Depuis l'attestation de son retour sur le sol luxembourgeois en 2017, le loup fait régulièrement reparler de lui. En 2020 comme en 2018, il était assurément de passage au Grand-Duché.
Il y a quelques semaines un specimen a été repéré près de Saverne, à la frontière de l'Alsace et de la Moselle. Et juste avant, des analyses ADN ont attesté qu'un loup avait dévoré sept moutons en province du Luxembourg.
Est-il de retour au nord du Luxembourg cette fois ? C'est probable, selon les indices découverts sur un mouton retrouvé déchiqueté mardi dans un pré de la région de Wincrange, non loin de la frontière franco-luxembourgeoise, dans le nord du pays. Les faits remontent à la nuit de dimanche à lundi.

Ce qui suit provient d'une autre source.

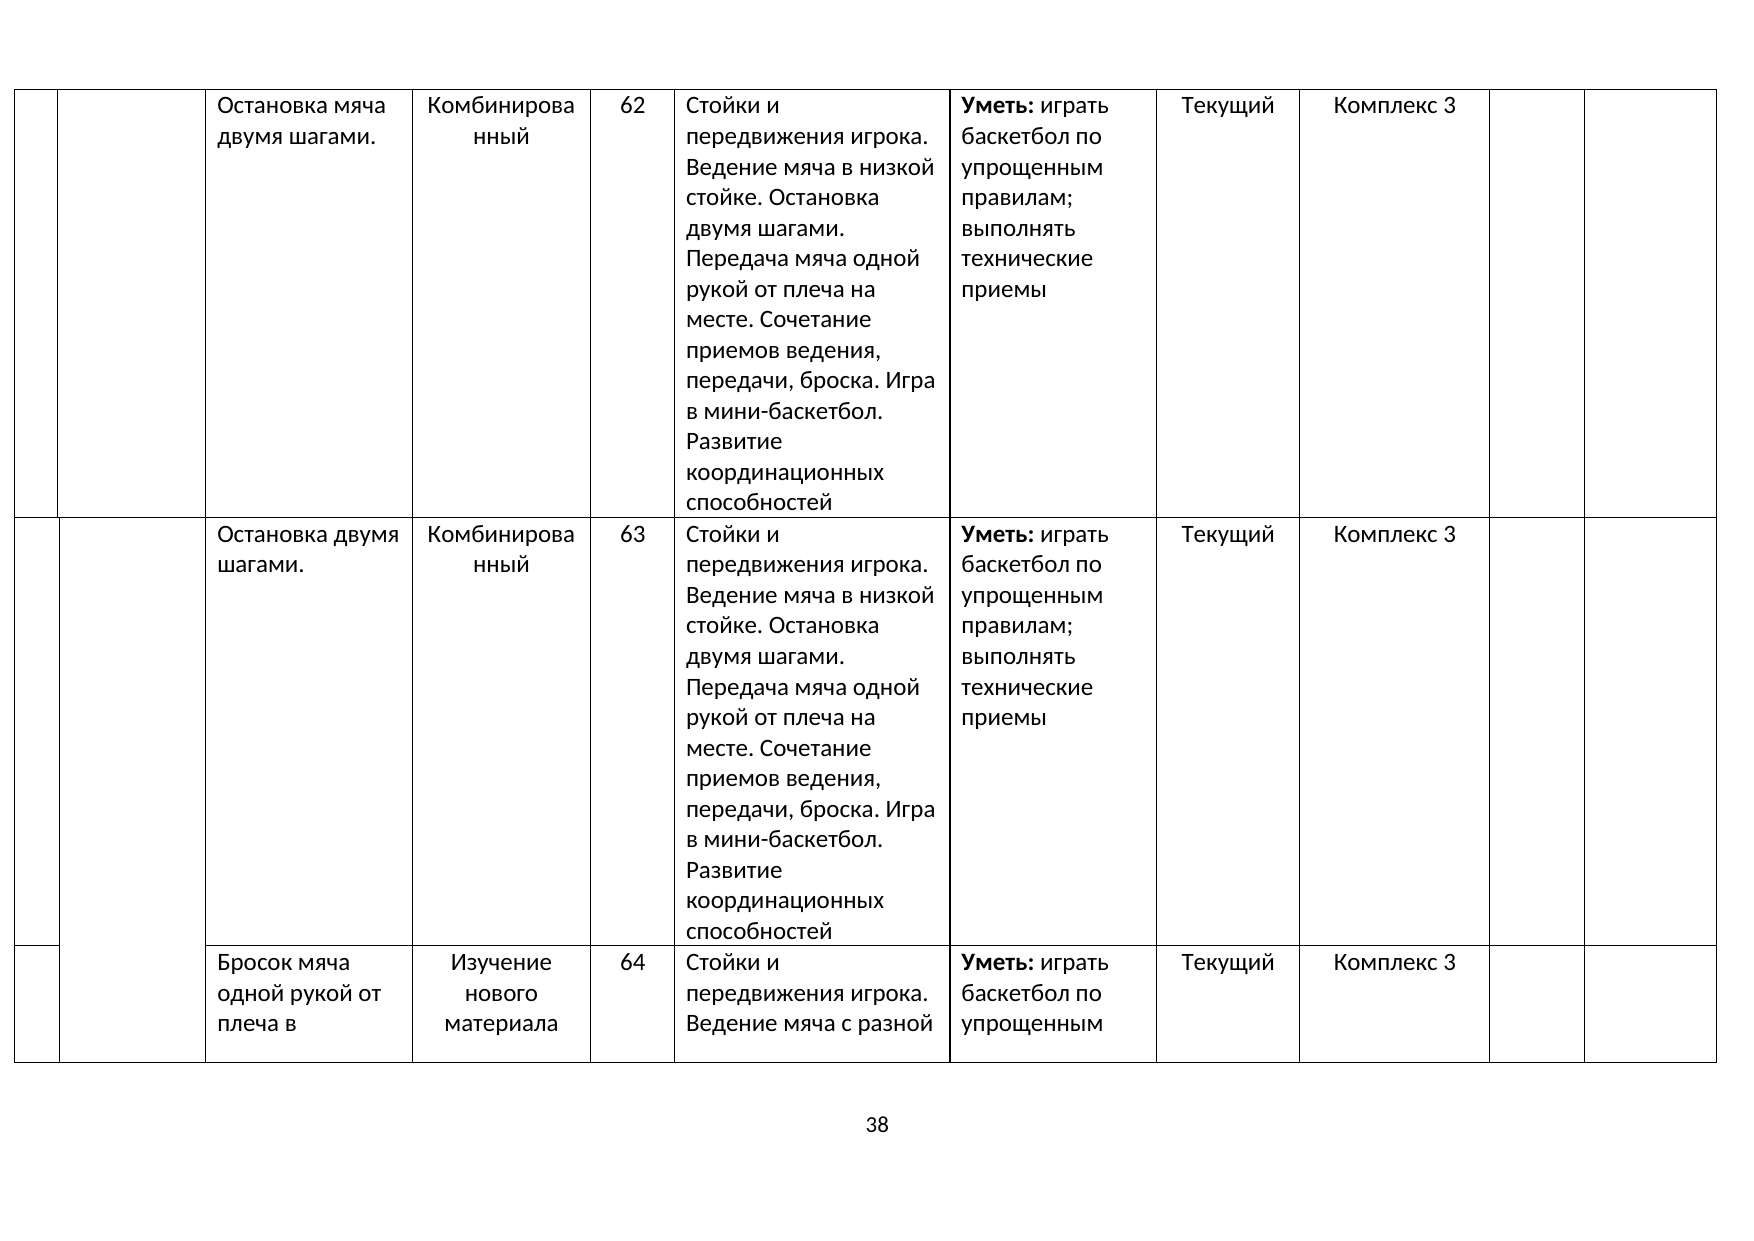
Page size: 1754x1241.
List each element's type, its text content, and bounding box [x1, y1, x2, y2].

Les experts de l'Administration de la nature et des forêts se sont rendus sur place, ont examiné la carcasse du mouton, et sont formels: les entailles des morsures et les traces de consommation leur font dire que "le loup ne peut être exclu".

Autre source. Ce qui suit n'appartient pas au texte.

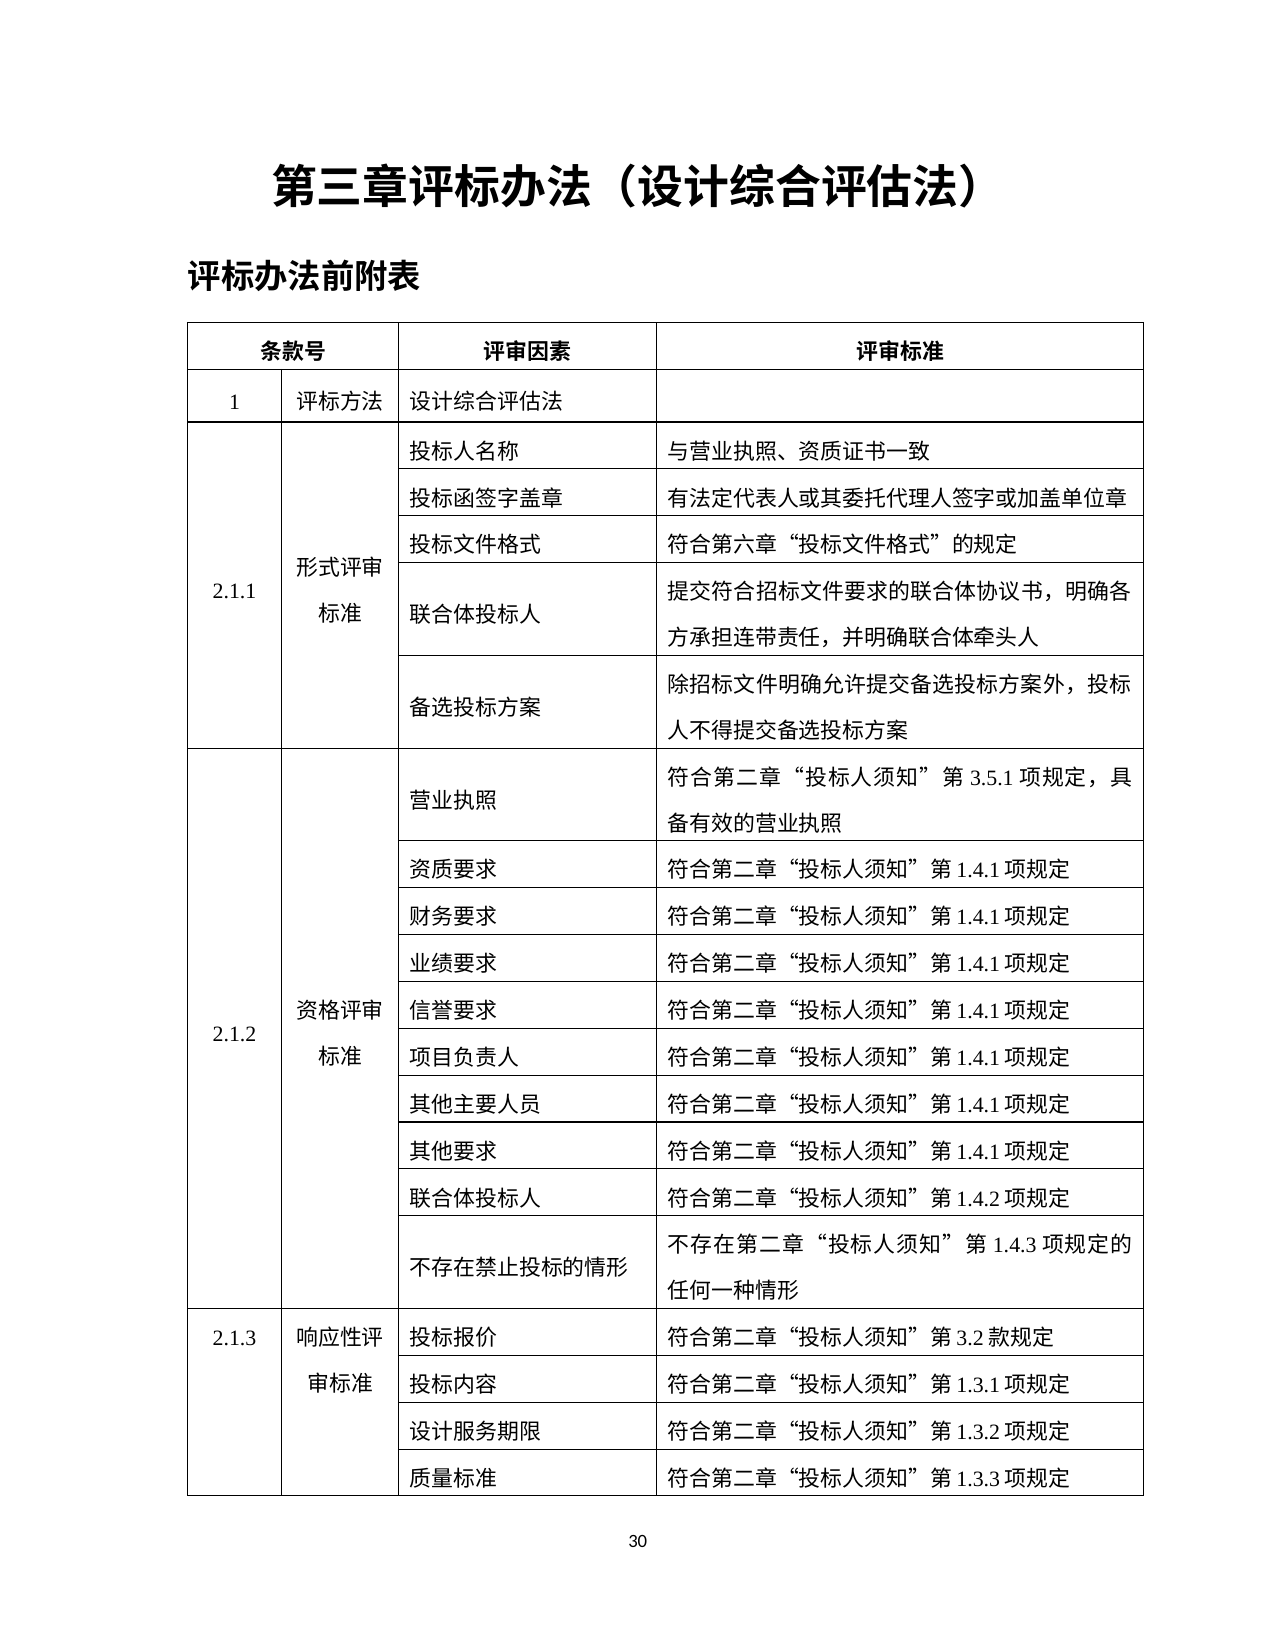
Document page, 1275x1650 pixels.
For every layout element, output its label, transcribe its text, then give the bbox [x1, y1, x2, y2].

Pour en avoir le cœur net, des échantillons de salive ont été prélevés et ont été envoyés illico à l'Institut Senckenberg à Gelnhausen en Allemagne, laboratoire de référence dans ce domaine. Avec "l'espoir d'avoir prélevé suffisamment de salive avec l'ADN utilisable du coupable", souligne le ministère de l'Environnement dans un communiqué daté de ce mercredi. Le résultat est attendu dans quelques semaines "au plus tôt".
Les personnes qui disposent d'indications sur la présence d'un loup doivent immédiatement contacter l'Administration de la nature par e-mail en écrivant à l'adresse: wolf@anf.etat.lu
Rappelons que le loup évite généralement le contact direct avec les humains et qu'il est strictement protégé dans toute l'Europe.
Le Luxembourg s'est préparé au retour éventuel du loup via un plan d'action et de gestion de la lutte contre les loups au Luxembourg, qui a été élaboré avec tous les acteurs de l'agriculture, de la science, de la protection de la nature, des propriétaires forestiers privés et de la chasse et qui avait été présenté au public en 2017.